◆ Plain-text document sources:
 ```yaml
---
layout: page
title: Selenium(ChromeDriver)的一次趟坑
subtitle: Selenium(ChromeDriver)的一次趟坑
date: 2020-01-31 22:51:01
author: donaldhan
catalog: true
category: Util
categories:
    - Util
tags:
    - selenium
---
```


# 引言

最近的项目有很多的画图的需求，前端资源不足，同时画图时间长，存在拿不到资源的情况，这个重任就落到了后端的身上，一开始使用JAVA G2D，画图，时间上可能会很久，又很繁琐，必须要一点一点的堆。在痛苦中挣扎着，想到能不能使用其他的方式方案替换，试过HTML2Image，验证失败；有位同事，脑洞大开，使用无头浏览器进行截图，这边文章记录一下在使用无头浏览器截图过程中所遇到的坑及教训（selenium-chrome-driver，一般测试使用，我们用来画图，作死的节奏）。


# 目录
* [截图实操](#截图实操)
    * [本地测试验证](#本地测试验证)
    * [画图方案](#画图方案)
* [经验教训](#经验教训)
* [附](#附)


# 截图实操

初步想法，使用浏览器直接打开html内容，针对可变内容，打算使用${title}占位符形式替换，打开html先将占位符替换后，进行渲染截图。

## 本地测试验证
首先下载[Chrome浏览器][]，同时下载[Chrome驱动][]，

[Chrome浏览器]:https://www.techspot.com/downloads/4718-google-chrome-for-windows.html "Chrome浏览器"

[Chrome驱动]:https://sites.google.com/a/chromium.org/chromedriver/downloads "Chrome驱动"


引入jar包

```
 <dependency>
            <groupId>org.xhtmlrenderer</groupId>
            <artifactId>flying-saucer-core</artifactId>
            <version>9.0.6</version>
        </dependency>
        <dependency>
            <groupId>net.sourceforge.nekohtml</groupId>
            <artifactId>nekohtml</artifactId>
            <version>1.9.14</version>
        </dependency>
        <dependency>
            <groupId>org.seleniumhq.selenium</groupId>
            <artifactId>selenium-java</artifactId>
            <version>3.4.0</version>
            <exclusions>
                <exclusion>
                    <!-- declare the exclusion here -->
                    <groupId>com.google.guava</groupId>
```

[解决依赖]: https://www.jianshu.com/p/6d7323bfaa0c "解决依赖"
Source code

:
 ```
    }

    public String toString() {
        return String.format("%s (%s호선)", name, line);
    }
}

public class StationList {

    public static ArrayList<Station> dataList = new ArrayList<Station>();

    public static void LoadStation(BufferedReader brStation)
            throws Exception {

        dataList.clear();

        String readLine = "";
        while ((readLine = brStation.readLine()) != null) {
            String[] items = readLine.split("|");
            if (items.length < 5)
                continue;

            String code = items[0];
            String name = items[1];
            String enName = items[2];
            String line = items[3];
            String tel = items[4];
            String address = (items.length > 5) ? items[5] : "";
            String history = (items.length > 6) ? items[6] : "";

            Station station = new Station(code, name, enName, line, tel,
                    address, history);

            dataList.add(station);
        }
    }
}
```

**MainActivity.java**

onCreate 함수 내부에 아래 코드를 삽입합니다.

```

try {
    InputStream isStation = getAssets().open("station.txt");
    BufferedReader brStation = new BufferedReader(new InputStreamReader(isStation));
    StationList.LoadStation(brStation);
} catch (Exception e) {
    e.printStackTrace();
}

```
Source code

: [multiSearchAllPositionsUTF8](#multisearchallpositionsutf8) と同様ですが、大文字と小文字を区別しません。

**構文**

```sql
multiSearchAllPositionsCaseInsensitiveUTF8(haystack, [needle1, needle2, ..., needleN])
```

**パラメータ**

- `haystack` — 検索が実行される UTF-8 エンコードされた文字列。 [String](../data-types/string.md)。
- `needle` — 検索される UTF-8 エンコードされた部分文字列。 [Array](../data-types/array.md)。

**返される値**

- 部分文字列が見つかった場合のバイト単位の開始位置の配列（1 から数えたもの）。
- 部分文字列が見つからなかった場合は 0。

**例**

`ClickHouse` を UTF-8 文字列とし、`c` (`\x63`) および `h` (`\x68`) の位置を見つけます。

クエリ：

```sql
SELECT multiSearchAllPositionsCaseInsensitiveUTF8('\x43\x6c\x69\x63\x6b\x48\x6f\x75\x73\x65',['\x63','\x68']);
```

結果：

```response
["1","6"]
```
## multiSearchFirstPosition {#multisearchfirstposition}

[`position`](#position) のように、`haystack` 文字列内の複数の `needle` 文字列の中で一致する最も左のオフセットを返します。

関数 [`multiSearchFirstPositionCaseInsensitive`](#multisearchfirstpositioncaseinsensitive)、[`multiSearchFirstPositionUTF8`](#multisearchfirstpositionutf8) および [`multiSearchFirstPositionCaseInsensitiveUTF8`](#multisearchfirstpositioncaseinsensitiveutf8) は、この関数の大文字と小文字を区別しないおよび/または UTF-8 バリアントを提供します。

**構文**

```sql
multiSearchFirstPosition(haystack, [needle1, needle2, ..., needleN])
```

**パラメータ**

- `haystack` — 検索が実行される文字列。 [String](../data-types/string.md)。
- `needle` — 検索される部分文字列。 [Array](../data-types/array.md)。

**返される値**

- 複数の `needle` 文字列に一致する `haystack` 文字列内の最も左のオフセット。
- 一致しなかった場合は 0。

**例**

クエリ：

...

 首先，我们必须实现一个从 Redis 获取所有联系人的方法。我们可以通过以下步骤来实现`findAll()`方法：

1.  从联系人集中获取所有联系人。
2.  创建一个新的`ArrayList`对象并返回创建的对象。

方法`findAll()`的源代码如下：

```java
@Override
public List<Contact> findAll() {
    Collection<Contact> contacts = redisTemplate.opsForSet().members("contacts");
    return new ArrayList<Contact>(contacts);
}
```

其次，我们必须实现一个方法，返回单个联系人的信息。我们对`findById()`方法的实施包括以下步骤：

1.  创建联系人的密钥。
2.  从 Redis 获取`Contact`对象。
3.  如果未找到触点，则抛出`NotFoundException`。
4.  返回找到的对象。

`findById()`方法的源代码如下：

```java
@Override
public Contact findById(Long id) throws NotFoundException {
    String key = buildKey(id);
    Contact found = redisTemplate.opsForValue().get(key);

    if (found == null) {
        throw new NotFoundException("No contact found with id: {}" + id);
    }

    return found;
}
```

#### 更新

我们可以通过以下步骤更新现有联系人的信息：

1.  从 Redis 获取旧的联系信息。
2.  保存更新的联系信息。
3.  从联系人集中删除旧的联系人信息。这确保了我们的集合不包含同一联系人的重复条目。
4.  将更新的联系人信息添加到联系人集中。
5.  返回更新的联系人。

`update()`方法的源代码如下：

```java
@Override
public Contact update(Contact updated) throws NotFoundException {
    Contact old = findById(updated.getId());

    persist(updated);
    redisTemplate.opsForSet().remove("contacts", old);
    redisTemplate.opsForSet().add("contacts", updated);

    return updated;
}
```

* * *

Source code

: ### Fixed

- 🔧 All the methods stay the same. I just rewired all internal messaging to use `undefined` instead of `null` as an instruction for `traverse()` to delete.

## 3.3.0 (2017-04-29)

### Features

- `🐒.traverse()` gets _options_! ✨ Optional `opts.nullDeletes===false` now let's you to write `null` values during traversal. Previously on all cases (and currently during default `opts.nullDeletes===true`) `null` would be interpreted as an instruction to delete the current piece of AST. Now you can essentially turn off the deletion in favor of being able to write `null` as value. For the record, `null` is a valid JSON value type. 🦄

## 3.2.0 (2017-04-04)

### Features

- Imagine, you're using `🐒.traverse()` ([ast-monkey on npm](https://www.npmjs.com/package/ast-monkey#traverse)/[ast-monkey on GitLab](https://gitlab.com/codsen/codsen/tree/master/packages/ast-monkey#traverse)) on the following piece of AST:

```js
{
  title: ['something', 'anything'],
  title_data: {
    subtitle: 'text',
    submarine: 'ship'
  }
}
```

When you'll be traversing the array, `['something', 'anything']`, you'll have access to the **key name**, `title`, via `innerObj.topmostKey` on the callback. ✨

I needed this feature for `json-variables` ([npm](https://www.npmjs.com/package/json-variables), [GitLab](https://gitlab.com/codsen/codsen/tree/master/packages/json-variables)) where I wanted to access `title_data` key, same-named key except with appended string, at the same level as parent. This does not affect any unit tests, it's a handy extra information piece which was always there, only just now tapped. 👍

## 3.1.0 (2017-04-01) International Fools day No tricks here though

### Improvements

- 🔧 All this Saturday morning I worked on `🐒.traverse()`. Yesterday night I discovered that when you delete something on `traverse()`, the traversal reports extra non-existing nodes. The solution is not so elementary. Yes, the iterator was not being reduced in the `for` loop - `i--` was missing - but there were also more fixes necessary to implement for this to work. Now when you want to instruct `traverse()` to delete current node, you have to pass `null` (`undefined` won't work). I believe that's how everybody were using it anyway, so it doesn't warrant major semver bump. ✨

◆ Task goal:
Check each line of the entries above for the word "just". List the ones that have it.

◆ Answer to this exercise:
- 🔧 All the methods stay the same. I just rewired all internal messaging to use `undefined` instead of `null` as an instruction for `traverse()` to delete.
I needed this feature for `json-variables` ([npm](https://www.npmjs.com/package/json-variables), [GitLab](https://gitlab.com/codsen/codsen/tree/master/packages/json-variables)) where I wanted to access `title_data` key, same-named key except with appended string, at the same level as parent. This does not affect any unit tests, it's a handy extra information piece which was always there, only just now tapped. 👍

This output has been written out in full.